Plastics that are permitted to enter commercial composting plants must have no deleterious effects on the composting operation, must undergo biodegradation themselves, and must not leave a harmful or toxic residue at the end of the composting procedure. EPI commissioned two composting studies, one in Austria and one in the UK for TDPA™ - PE and for TDPA™ PP respectively. The results may be summarized as follows:

• An extensive commercial-scale composting trial was carried out by Professor B. Raninger (Leoben University) using the municipal composting plant at Vienna Neustadt in Austria. This plant serves a population of about 100,000 people and typically treats about 10,000 tonnes of mixed household and garden waste annually. Composting occurs in two stages: an in-vessel, forced aeration ‘tunnel’ process for 2 weeks followed by an outdoor, open pile composting stage. PE bags modified by TDPA™ were included in the composting stream at a realistic level (1.1 wt%) for bags in a commercial composter. After 6 months of composting, the final compost produced was of excellent quality and met all the requirements of the Austrian Compost Quality Seal. Test results at the BVA labs (Linz, Austria) showed that the compost with EPI compostable sacks showed minimum or no trace of heavy metals and passed the plant tolerance and seeds and propagules tests ( Austrian Standard On 2023). Eco-toxicity tests carried out by Organic Waste Systems (OWS Belgium) according to DIN V 54900-3, ON S 2200 & ON S 2023 indicated absolutely no toxic or harmful by-products. There were no negative effects in the crest test, the summer barley plant growth test, the daphnia test and the earthworm test.

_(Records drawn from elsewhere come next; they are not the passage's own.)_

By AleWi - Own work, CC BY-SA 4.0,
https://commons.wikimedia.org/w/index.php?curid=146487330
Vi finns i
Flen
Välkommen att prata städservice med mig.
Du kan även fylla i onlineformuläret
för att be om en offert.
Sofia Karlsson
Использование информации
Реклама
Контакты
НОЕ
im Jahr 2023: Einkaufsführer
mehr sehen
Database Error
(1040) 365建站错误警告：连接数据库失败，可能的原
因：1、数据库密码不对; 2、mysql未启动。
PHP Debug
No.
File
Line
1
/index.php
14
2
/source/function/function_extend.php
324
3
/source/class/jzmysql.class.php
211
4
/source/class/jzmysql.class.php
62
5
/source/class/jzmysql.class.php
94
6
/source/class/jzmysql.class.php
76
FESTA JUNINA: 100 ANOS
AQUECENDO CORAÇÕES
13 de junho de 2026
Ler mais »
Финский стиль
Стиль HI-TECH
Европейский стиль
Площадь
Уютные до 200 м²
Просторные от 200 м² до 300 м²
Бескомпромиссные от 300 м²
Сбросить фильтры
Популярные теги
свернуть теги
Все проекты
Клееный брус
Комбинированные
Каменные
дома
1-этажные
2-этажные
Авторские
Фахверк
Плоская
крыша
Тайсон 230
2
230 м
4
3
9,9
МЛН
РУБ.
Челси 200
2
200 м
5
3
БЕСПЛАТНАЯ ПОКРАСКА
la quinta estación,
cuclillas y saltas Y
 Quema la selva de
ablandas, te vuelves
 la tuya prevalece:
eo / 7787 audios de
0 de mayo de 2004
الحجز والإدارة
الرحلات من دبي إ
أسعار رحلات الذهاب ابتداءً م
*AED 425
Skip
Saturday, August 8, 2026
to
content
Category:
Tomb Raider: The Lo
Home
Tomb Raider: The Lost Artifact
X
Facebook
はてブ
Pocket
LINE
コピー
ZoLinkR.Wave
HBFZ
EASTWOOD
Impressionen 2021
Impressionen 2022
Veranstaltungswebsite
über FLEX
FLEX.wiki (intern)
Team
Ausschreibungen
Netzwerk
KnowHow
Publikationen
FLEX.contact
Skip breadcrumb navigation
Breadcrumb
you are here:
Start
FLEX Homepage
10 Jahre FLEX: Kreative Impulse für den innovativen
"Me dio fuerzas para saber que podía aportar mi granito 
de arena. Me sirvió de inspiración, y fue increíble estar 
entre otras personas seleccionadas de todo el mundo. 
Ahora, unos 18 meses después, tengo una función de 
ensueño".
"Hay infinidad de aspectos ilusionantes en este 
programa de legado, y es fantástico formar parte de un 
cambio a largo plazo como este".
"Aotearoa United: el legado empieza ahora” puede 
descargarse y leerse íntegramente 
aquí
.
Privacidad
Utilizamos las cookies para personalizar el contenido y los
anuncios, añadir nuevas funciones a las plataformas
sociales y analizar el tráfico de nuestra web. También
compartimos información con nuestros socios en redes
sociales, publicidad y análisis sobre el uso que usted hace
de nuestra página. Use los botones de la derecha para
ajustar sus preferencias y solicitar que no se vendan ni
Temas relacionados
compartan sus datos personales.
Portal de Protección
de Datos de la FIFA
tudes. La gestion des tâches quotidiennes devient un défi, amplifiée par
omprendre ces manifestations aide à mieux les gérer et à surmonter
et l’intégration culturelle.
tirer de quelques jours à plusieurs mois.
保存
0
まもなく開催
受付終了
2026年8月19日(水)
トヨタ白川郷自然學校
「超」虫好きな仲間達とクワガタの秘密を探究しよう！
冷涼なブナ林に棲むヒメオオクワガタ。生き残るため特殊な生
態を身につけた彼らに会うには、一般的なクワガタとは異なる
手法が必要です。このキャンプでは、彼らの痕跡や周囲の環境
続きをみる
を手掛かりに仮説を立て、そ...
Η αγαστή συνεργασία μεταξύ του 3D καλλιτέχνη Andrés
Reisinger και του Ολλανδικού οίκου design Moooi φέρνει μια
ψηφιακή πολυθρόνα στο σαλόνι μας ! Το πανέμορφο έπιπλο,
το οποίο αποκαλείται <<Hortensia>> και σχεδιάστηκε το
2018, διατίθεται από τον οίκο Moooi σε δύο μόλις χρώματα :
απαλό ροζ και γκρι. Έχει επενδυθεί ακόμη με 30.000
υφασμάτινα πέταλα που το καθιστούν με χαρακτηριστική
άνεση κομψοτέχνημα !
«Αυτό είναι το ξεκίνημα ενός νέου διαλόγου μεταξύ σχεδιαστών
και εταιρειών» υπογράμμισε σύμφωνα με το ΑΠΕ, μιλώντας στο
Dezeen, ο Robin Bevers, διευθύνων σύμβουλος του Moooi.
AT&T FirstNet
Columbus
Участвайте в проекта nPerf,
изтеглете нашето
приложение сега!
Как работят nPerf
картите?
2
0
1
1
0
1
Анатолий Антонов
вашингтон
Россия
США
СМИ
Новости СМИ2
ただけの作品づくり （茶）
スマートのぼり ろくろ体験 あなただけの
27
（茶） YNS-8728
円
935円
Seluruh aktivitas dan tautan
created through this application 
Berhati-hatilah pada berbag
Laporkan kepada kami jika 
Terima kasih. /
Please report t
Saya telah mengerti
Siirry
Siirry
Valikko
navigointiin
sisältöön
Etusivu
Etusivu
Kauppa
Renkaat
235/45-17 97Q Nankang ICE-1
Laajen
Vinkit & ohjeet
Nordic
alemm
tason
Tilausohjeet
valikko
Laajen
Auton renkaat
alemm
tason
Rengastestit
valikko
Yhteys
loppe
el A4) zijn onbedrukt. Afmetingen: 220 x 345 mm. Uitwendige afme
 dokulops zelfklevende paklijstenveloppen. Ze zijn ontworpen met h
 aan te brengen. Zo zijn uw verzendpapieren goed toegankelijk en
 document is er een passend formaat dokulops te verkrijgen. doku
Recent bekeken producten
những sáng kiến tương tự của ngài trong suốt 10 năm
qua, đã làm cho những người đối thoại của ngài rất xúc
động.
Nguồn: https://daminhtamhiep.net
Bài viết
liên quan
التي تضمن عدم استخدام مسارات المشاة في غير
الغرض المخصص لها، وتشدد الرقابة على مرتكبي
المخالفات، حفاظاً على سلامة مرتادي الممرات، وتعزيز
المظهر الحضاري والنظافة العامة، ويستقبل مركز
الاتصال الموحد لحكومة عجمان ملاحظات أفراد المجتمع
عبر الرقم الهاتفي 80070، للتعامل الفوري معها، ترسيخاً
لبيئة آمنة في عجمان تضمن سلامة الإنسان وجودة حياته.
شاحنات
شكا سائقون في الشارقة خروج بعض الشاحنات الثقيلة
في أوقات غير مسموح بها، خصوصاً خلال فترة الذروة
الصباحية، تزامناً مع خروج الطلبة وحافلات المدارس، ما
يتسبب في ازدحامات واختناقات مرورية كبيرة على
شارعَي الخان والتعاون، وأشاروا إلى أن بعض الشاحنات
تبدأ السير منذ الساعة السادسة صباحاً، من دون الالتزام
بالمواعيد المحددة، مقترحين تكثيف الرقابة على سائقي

• Another composting study was carried for EPI (Europe) by CalRecovery (Europe) Ltd. In this case the shredded municipal green waste input to an open windrow composting plant located in Leeds, UK contained 1 wt% of a TDPA™ PP film produced for short term packaging in garden centers and intended to be composted after use. After 13.5 weeks composting, with occasional turning, the plastic was completely disintegrated to the point where only under well-lit conditions could extremely small film fragments be distinguished. The resulting compost was found to satisfy the disintegration criterion of EN 13432. The plastic film did not interfere with the composting process, did not give rise to any eco-toxicity effects in the final compost, and did not have any negative impacts on the quality of the final compost.

• The results of other composting trials in Canada, USA and Germany are summarized in ref. 1, page 459. It has been shown repeatedly that EPI’s oxo-biodegradable plastics compost well and produce good quality composts although they do not mineralize quickly enough to meet the arbitrary time limits in the standards ASTM D 6400 and EN 13432. Of course, neither do oak leaves nor paper. This is because the test methods in those standards derive from the BOD test that had originally been developed to evaluate the environmental persistence of synthetic detergents in inland waterways during the 1950s. Indeed, EN 13432 and EN 14046 require that as-produced plastics must mineralize to 90% within 6 months at 58oC. This is a ridiculously high rate of biodegradation that fails to meet the requirement of the European Waste Framework Directive which requires that organic waste be reclaimed. There should be as much ‘unconverted’ biomass and humic material as possible in the compost because this is what imparts the nutritive value in horticultural and agricultural applications of compost. If all the carbon in the compost bags has been converted to carbon dioxide during composting, then there is no recovery and a resource will have been wasted. There is no method of measuring biomass formation in either EN 13432 or in ASTM D 6400, although ASTM has long recognized that organic material in composting operations need not mineralize fully until long after the compost has been utilized as soil conditioner/fertilizer.

References

1. G. Scott and D. M. Wiles, “Degradable hydrocarbon polymers in waste and litter control,” in Degradable Polymers: Principles and Applications, 2nd ed. G. Scott (ed.) Dordrecht, Kluwer Academic Publishers, pp. 454-457, 2002.